### About this exercise
Lines with "vary": pull these out of the listing below.

### Supplied material
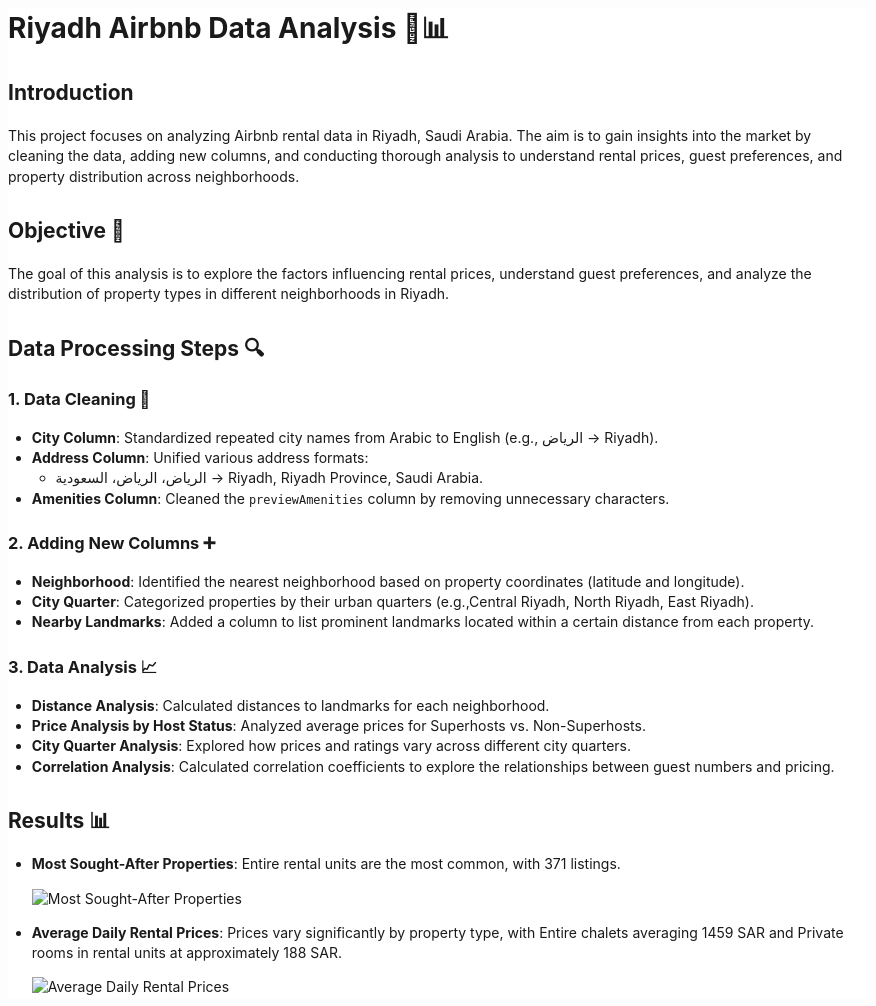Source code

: # Riyadh Airbnb Data Analysis 🏡📊

## Introduction

This project focuses on analyzing Airbnb rental data in Riyadh, Saudi Arabia. The aim is to gain insights into the market by cleaning the data, adding new columns, and conducting thorough analysis to understand rental prices, guest preferences, and property distribution across neighborhoods.

## Objective 🎯

The goal of this analysis is to explore the factors influencing rental prices, understand guest preferences, and analyze the distribution of property types in different neighborhoods in Riyadh.

## Data Processing Steps 🔍

### 1. Data Cleaning 🧹

- **City Column**: Standardized repeated city names from Arabic to English (e.g., الرياض → Riyadh).
- **Address Column**: Unified various address formats:
  - الرياض، الرياض، السعودية → Riyadh, Riyadh Province, Saudi Arabia.
- **Amenities Column**: Cleaned the `previewAmenities` column by removing unnecessary characters.

### 2. Adding New Columns ➕ 

- **Neighborhood**: Identified the nearest neighborhood based on property coordinates (latitude and longitude).
- **City Quarter**: Categorized properties by their urban quarters (e.g.,Central Riyadh, North Riyadh, East Riyadh).
- **Nearby Landmarks**: Added a column to list prominent landmarks located within a certain distance from each property.

### 3. Data Analysis 📈

- **Distance Analysis**: Calculated distances to landmarks for each neighborhood.
- **Price Analysis by Host Status**: Analyzed average prices for Superhosts vs. Non-Superhosts.
- **City Quarter Analysis**: Explored how prices and ratings vary across different city quarters.
- **Correlation Analysis**: Calculated correlation coefficients to explore the relationships between guest numbers and pricing.

## Results 📊

- **Most Sought-After Properties**: Entire rental units are the most common, with 371 listings.
  
  <img src="https://github.com/user-attachments/assets/b13ddbf1-23a1-4e30-9c06-2f55074a1696" alt="Most Sought-After Properties" width="400">

- **Average Daily Rental Prices**: Prices vary significantly by property type, with Entire chalets averaging 1459 SAR and Private rooms in rental units at approximately 188 SAR.
  
  <img src="https://github.com/user-attachments/assets/bd60d403-2baf-4e1f-be05-3044cbdebced" alt="Average Daily Rental Prices" width="400">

### Answer box
- **City Quarter Analysis**: Explored how prices and ratings vary across different city quarters.
- **Average Daily Rental Prices**: Prices vary significantly by property type, with Entire chalets averaging 1459 SAR and Private rooms in rental units at approximately 188 SAR.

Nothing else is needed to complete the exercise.